* [CHECK YOUR UNDERSTANDING]:
1. Quote the essay on the Industrial Revolution from "The railroads built" up to and including "other parts of the world.".
2. Translate this sentence from the essay on the Industrial Revolution into Spanish: "The construction of these railways also created jobs for the common people."

* [EXERCISE TEXT]:
The Industrial Revolution Impact on Western Society
The Industrial Revolution Impact on Western Society
The Industrial Revolution had a significant impact on Western society and the effects were numerous and mainly positive. The Industrial Revolution began in England in the 1790’s and spread throughout Europe and eventually to America. The extensive effects of the Industrial Revolution influenced almost every aspect of daily life and human society in some way. During this time period, widespread transportation such as railroads became available and important for the movement of goods and people. Also, new social reforms came about, dealing with critical issues including that of child labor.
In addition, the effects of the revolution resulted in a great improvement in living standards for many people. Although the positive affects of the Industrial Revolution were plentiful, there were also several negative affects concerning the issues of railroads, child labor, and certain living conditions.
The railroads built during the Industrial Revolution allowed for widespread transportation to now be available for goods and people. Consequently, the coal burned in train engines created great pollution resulting in an unhealthy and dangerous environment for the people. In addition, as European governments became involved with the creation of railroads, taxes increased resulting in the lower classes experiencing greater burdens. Despite these negative repercussions, railroads were beneficial to society in a variety of ways. Railroads created a way for people to quickly and easily move throughout their own countries and other various parts of the world. The simple and speedy transportation of people allowed for a sharing of ideas and cultures by bringing people to other parts of the world.
In addition, railroads were very useful in the trading and transportation of goods by providing an easier, quicker, and cheaper way of getting goods to various parts of a country and to other countries. The less expensive transportation of goods resulted in lower priced products, making more items affordable to more people creating larger markets and more sales. In turn, more factories and machinery needed to be built to keep up with the consumer’s demand for products providing more jobs. The construction of these railways also created jobs for the common people. The increase in job opportunities led to an increase in people who could afford to buy the products, which consequently led to even more factories and employment opportunities. Railroads, in addition to improved roads, canals, and seaports created enormous trade systems that benefited the lower class as opposed to solely the elite resulting in great economic growth in many countries.

* [DATA UNDER STUDY]:

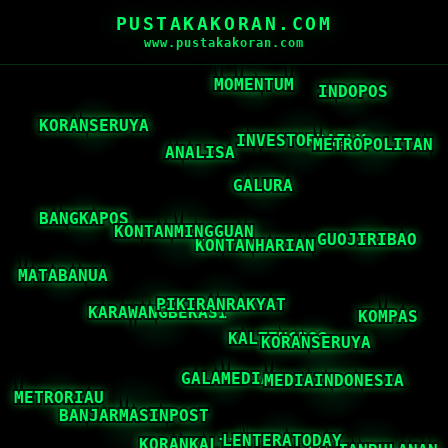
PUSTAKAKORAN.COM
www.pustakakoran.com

...

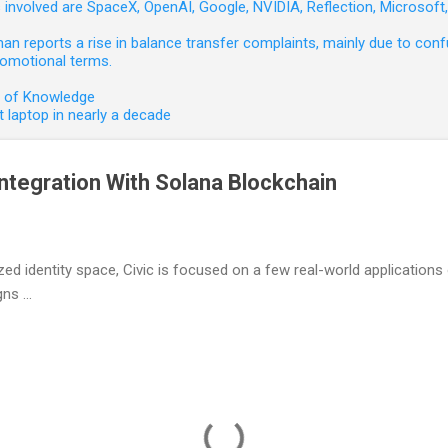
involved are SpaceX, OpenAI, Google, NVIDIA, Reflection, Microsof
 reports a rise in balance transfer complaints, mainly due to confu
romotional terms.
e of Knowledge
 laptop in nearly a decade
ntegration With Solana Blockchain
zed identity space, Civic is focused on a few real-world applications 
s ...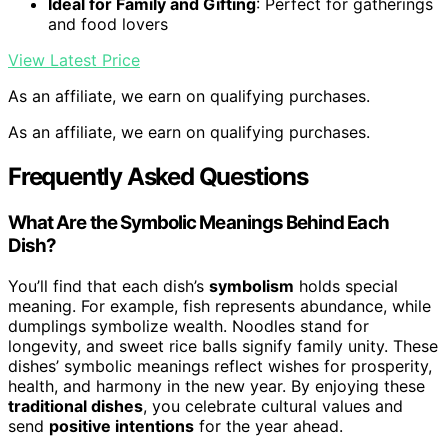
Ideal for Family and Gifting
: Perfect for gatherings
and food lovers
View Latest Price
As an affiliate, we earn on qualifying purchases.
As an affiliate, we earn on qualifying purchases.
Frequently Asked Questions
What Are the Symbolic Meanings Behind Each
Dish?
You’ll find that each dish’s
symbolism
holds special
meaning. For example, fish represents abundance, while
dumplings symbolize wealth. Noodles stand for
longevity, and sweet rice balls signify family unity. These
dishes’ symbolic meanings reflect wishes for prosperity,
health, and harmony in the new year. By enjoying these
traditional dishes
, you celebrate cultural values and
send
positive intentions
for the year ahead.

* [TASK SOLUTIONS]:
1.
The railroads built during the Industrial Revolution allowed for widespread transportation to now be available for goods and people. Consequently, the coal burned in train engines created great pollution resulting in an unhealthy and dangerous environment for the people. In addition, as European governments became involved with the creation of railroads, taxes increased resulting in the lower classes experiencing greater burdens. Despite these negative repercussions, railroads were beneficial to society in a variety of ways. Railroads created a way for people to quickly and easily move throughout their own countries and other various parts of the world. The simple and speedy transportation of people allowed for a sharing of ideas and cultures by bringing people to other parts of the world.

2. La construcción de estos ferrocarriles también creó empleos para la gente común.